Paulo Neves é sociólogo, mestre em Educação pela USP e investigou as disposições de gênero acionadas por jovens alunas em diferentes episódios que envolviam violência em escolas públicas e privadas. Sua tese se chama “As meninas de agora estão piores que os meninos: gênero, conflito e violência na escola”. Ele abriu sua fala relembrando algumas contextuações sobre gênero nas escolas e falou sobre o que encontrou de diferente em escolas públicas e privadas.

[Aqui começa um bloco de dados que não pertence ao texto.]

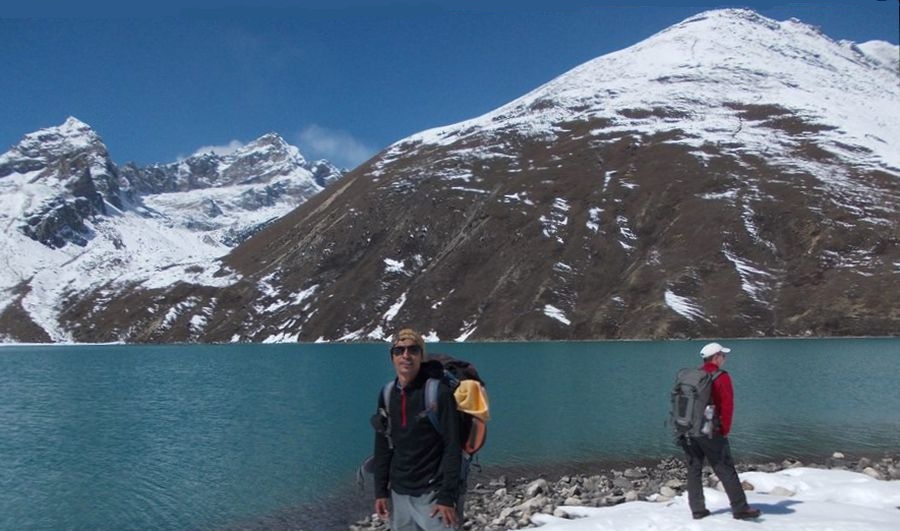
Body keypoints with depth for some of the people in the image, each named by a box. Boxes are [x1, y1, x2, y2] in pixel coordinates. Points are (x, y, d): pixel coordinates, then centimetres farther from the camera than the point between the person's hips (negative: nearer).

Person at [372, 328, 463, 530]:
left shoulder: (439, 392, -12)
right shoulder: (387, 395, 5)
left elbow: (452, 448, -13)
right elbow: (383, 446, 11)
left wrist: (447, 497, -16)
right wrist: (380, 491, 8)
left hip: (433, 494, -5)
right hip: (399, 493, 6)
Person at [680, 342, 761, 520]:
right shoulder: (721, 377, -7)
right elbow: (727, 405, -11)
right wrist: (725, 430, -3)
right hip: (711, 432, -5)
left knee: (694, 470, 9)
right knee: (726, 470, 2)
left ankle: (697, 509, 11)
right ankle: (740, 508, 7)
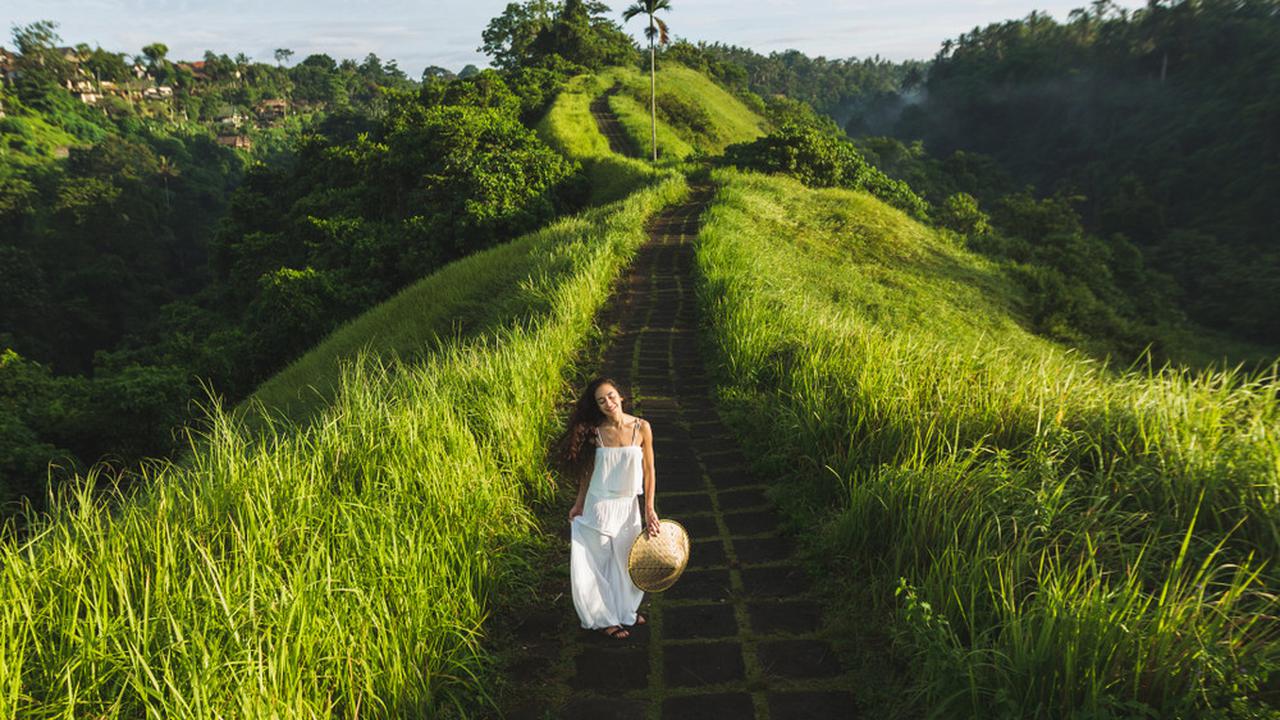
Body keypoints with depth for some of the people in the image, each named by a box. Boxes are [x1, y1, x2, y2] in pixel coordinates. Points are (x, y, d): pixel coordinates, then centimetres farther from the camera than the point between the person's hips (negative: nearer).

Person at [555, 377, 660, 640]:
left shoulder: (641, 428, -9)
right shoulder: (595, 431, -11)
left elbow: (648, 470, -3)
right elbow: (588, 471, 1)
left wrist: (649, 509, -3)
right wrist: (578, 504, 5)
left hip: (628, 506, 2)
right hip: (599, 507, -2)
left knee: (627, 562, 16)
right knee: (598, 562, 9)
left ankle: (625, 610, 40)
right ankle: (606, 618, 29)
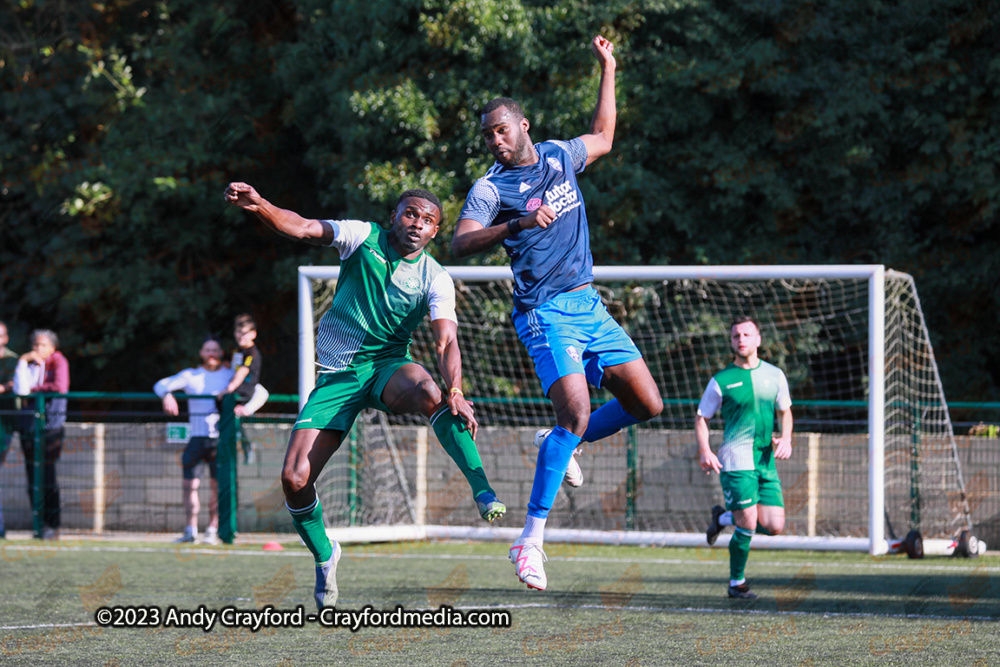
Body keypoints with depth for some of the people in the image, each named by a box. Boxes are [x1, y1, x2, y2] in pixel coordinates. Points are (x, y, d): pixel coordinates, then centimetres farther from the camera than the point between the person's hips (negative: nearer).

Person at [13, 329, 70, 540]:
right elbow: (20, 390, -7)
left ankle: (52, 525, -2)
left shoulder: (58, 361, 1)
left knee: (47, 475, -8)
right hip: (29, 424, 4)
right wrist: (23, 362, -11)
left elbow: (60, 387, -15)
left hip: (51, 424, -4)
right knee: (33, 476, 4)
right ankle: (41, 524, 11)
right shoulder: (29, 363, 9)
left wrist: (34, 389, -2)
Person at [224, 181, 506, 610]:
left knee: (430, 394, -39)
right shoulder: (364, 238, -3)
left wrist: (455, 391, -33)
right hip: (338, 374, 1)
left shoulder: (435, 280, -3)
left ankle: (483, 491, -35)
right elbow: (302, 229, -13)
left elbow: (446, 342, -14)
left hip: (389, 366, -1)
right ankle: (323, 555, 17)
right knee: (294, 479, -11)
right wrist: (259, 207, -33)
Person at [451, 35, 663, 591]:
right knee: (576, 413, -23)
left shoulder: (558, 156, 12)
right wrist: (516, 224, -33)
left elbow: (603, 138, 32)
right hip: (545, 312, -6)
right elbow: (459, 244, -20)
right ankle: (530, 539, -19)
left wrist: (607, 69, 29)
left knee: (647, 405, 2)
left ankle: (560, 445, 25)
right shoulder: (491, 188, -5)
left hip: (590, 307, 6)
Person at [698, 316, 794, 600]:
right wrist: (704, 451, -10)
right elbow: (701, 417, 5)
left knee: (773, 526, -2)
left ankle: (724, 517, 25)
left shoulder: (774, 375, 10)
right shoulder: (721, 381, -1)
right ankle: (736, 583, 6)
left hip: (766, 460, 4)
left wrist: (785, 438, 2)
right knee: (748, 525, -12)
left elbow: (785, 411, 21)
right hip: (736, 461, -4)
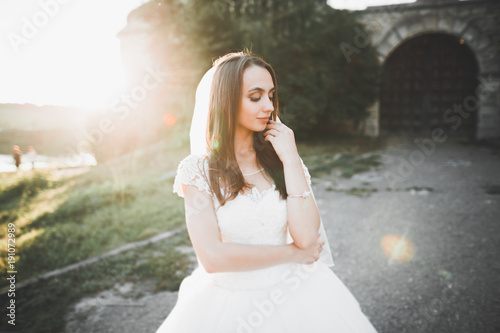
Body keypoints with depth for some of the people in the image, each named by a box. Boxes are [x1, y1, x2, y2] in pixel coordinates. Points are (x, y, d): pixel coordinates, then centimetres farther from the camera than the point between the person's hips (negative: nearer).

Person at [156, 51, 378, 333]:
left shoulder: (280, 158, -1)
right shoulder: (198, 169, -9)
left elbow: (306, 237, -12)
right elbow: (212, 257, -17)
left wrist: (290, 159, -14)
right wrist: (294, 254, -11)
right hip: (229, 304, -2)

A diferença entre as escolas, segundo ele, é que a experiência violência na escola pública era alta. Ela se manifestava no seio familiar, na escola e no intragrupo. Houveram vários relatos de jovens sobre violência familiar, como uma forma legítima de reordenação da ordem doméstica. Além disso, a violência escolar foi registrada de diversas formas, através de professores jogando giz, mandando os alunos “calarem a boca” e entre os próprios grupos de jovens. Nas escolas privadas, a violência era mais baixa e acontecia entre as crianças, principalmente entre irmãos. Os espaços de socialização dos jovens nas escolas públicas era apenas o ambiente escolar. A das crianças de escola privada era amplo, além do ambiente escolar, como academias, conservatórios etc. Entretanto, embora fosse possível destacar essas diferenças, as razões apontadas como principais pela violência eram basicamente a mesma: a traição.

Na escola pública em que trabalhou, Paulo percebeu que a violência era uma forma legítima de resolução de conflitos. Era, inclusive, um meio de se conseguir respeito e popularidade. O respeito e o limite são impostos pela possibilidade da violência. Até então, acreditava-se que isso era uma coisa compartilhada apenas por meninos. A utilização de conceitos de gênero permitiu desconstruir a hipótese de ciúmes levantada inicialmente em relação à violência contra as mulheres. Por envolver respeito, visibilidade e honra, evidenciavam pontos de resistência à socialização de gênero. Elas deixavam de ser vítimas para se tornarem protagonistas. Isso tem um lado negativo, porque legitima a socialização da estrutura social patriarcal, baseada na violência. É como se reproduzissem o padrão masculino ao mesmo tempo que contestam os papéis de gênero.

Nas escolas particulares, a intervenção da gestão escolar evitou o 1º conflito, nos casos de traição. A mudança do conflito só acontece quando uma das estudantes passa a fazer ofensas públicas relacionadas as socializações mais divulgadas, como o papel do Garanhão e da Recatada, da Traída e da Traidora, do Traidor e do Traído. Na escola privada, a agressão reforça as socializações de gênero. Ao apanhar, a traidora deixa de ser protagonista para ser vítima e a traição passa a ser uma das únicas possibilidades que tornam a agressão física protagonizada por mulheres como socialmente compreensível. A diferença é que nas escolas privadas o comportamento não é tão frequente. As jovens não só recorrem menos à violência, como não a legitimam, pois, afinal esete não é um atributo socialmente divulgado como feminino.

Em ambos os casos, a violência contesta – de maneiras diferentes – os papéis de gênero, ao mesmo tempo que reafirmam a socialização de gênero masculina que diz que a violência é uma forma de resolução de conflitos legítima.